═══ Source passage

Bill to Legalize Needle Exchange Programs Advances in Iowa Senate
A three-member Senate panel Wednesday unanimously agreed to move a bill forward that would legalize needle exchange programs for people who inject drugs.
Needle exchange programs have been used in other states to prevent the spread of infectious diseases and help get drug users into treatment. In Iowa, it’s still illegal to distribute needles for drug use.
Senate Judiciary Committee Chairman Brad Zaun, (R-Urbandale), proposed the bill. He says hearing about needle exchange programs from doctors and law enforcement opened his eyes to what they can accomplish.
“I’m not condoning drug use,” Zaun says. “This is about public health, is what it’s about. So I feel very confident that this is the right thing to do and I plan on running it in committee next week.”
Zaun says he is confident the bill will get through the full Judiciary Committee and he is hopeful it will get taken up on the Senate floor.
Sen. Dan Dawson, (R-Council Bluffs), told the subcommittee he was a bit skeptical about needle exchange programs at first, but then he read up on them.
“I am 100 percent convinced that needle exchange program does mitigate infectious diseases,” Dawson says. “I think the data is clearly out there.”
Democratic Senator Nate Boulton also expressed support for the bill.
Deborah Thompson from the Iowa Department of Public Health told the subcommittee the IDPH has an idea of how a needle exchange would work in the state.
“We would be able to utilize existing resources, existing clinics and infrastructure that we would be able to build off of,” Thompson says. “So it is more the policy piece than the resource piece at this point, for the department in terms of implementation.”
The Governor’s Office of Drug Control Policy is undecided on syringe exchange legislation.

══════

▶ _Task requirements_
a) According to the needle exchange article, who proposed the bill?
b) Does the needle exchange article support each of these statements? Answer yes or no for each, and quote the words that decide it.
(i) The Senate panel that advanced the bill had five members.
(ii) Distributing needles for drug use is currently illegal in Iowa.
(iii) The Governor's Office of Drug Control Policy supports the legislation.
None of the rows are needed.

═══ Provided data

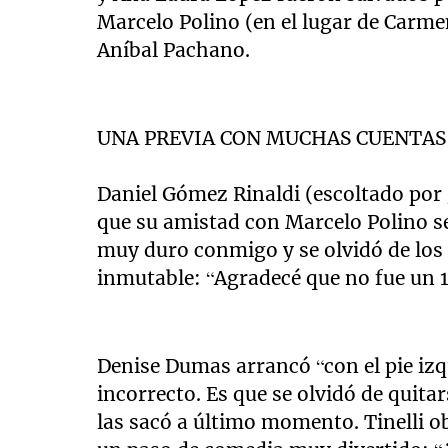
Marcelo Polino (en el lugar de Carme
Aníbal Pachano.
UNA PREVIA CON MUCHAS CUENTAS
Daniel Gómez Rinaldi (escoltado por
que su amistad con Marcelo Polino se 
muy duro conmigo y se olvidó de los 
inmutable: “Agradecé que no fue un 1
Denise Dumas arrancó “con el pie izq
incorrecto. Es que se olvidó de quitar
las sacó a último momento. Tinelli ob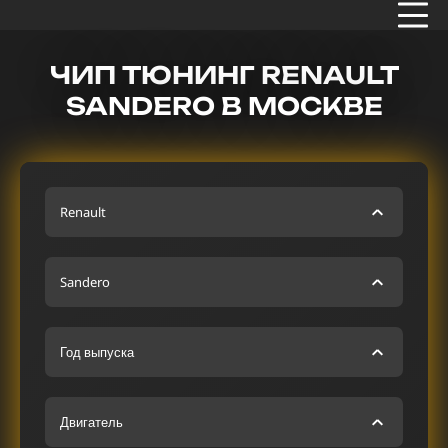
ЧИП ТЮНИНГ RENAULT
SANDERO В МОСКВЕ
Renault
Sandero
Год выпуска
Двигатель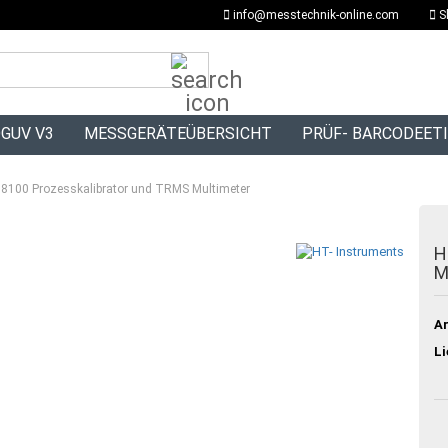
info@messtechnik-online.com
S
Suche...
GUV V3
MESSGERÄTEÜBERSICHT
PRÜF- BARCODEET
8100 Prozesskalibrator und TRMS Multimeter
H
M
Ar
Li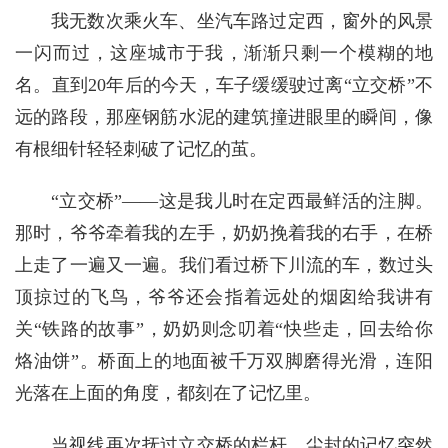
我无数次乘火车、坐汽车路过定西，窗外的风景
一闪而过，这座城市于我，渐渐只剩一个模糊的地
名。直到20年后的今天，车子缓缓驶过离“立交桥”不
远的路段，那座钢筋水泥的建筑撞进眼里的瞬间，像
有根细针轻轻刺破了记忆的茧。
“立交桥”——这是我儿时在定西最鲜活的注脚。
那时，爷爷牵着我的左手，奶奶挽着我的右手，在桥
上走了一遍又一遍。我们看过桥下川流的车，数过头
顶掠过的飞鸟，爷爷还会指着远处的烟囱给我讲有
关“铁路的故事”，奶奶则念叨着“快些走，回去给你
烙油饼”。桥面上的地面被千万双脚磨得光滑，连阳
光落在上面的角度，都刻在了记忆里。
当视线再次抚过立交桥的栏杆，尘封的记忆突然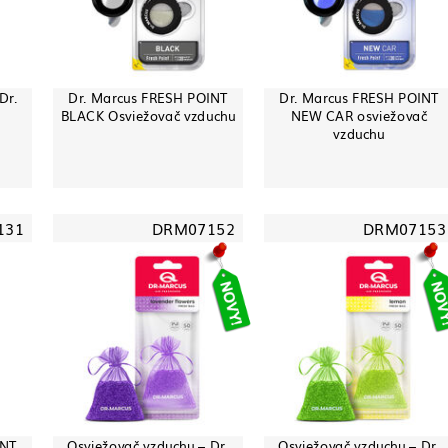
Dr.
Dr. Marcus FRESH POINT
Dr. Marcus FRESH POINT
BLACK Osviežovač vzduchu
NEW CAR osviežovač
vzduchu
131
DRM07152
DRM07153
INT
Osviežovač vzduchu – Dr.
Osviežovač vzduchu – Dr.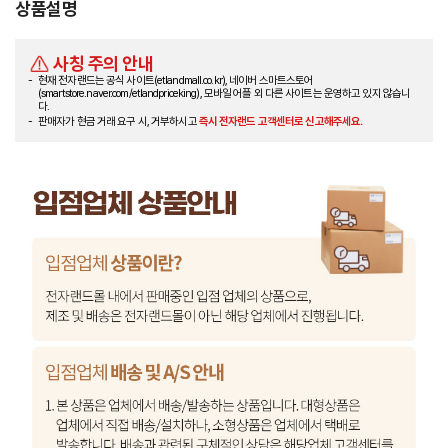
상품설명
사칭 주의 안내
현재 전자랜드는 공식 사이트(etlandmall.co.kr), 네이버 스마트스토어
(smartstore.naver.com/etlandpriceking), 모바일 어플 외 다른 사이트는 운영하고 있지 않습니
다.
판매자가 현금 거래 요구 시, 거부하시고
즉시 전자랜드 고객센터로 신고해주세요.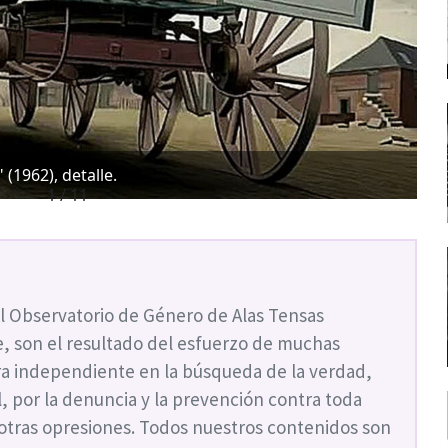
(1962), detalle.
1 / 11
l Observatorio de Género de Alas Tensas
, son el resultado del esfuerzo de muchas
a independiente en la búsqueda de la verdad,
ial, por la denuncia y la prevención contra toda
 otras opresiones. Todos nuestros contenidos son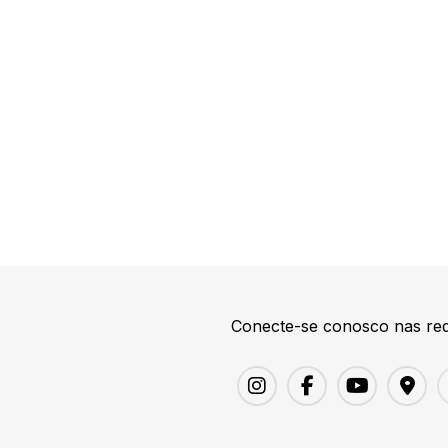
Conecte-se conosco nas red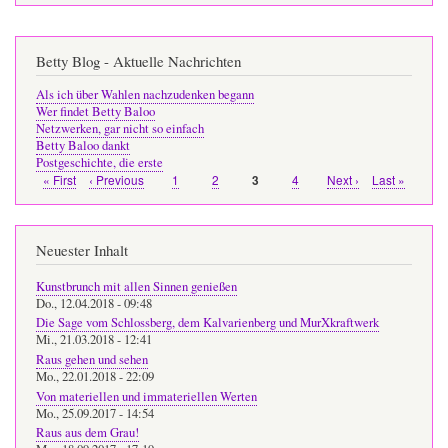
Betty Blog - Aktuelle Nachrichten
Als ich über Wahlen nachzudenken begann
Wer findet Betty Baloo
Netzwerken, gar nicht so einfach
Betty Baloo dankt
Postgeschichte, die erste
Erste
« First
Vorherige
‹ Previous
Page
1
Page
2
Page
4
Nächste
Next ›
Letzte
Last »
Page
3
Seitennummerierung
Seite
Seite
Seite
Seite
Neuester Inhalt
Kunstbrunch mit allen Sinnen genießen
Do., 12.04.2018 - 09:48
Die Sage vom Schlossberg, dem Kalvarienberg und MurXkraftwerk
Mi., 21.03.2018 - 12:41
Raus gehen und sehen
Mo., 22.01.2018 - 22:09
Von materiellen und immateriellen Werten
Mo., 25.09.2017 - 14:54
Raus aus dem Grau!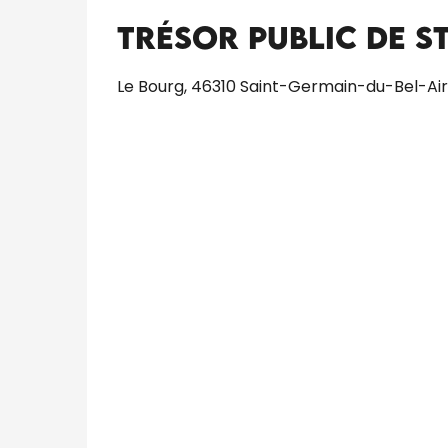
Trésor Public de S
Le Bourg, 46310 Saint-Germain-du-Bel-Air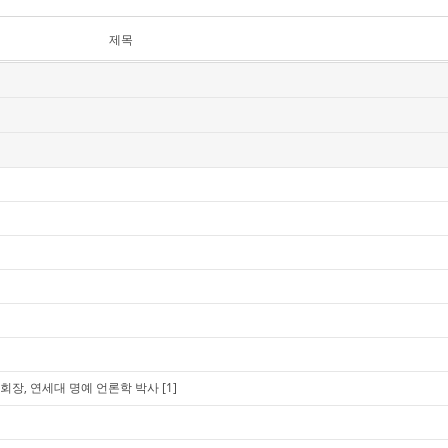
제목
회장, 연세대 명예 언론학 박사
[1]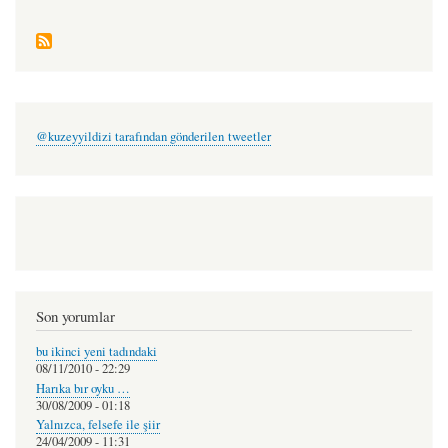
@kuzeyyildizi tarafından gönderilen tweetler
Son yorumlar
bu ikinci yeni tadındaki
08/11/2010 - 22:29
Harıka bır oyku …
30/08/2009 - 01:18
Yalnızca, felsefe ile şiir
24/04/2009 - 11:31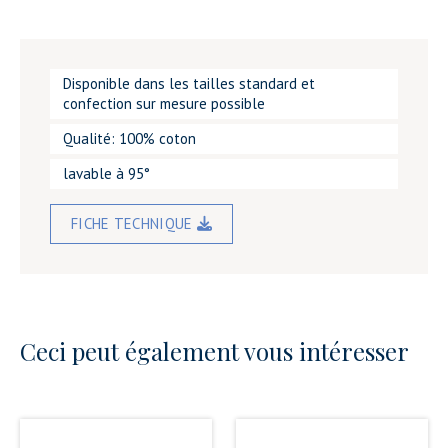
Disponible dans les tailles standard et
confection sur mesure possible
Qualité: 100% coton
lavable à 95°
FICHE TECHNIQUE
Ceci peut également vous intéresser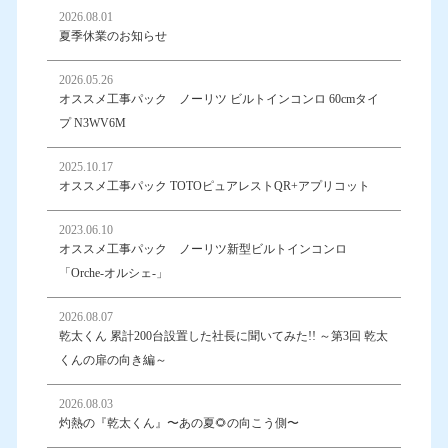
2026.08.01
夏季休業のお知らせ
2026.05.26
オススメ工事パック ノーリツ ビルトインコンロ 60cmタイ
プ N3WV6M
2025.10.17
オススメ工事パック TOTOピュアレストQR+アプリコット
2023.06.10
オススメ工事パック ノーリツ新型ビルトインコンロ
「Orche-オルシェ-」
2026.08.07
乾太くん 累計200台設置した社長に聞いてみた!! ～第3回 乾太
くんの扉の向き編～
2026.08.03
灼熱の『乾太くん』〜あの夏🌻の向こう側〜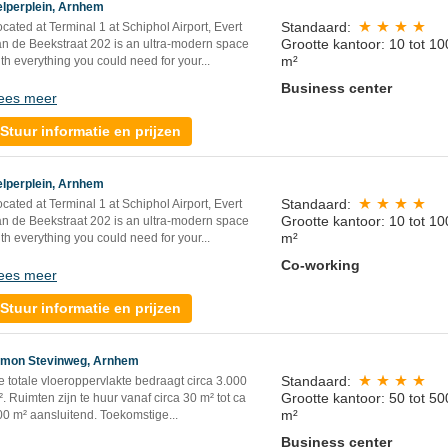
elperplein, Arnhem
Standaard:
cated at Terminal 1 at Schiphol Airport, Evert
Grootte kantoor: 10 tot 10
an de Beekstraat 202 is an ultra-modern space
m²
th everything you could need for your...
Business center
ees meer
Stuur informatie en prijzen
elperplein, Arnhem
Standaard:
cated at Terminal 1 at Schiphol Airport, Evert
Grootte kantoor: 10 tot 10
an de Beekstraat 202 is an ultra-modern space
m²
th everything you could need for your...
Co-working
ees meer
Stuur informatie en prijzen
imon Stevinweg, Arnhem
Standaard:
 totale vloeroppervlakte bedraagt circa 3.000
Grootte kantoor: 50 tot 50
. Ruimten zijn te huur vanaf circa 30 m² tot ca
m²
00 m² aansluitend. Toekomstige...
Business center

══════

▶ _Task answers_
a) Senate Judiciary Committee Chairman Brad Zaun, (R-Urbandale), proposed the bill.

b)
(i) No: "A three-member Senate panel Wednesday unanimously agreed to move a bill forward"
(ii) Yes: "In Iowa, it’s still illegal to distribute needles for drug use."
(iii) No: "The Governor’s Office of Drug Control Policy is undecided on syringe exchange legislation."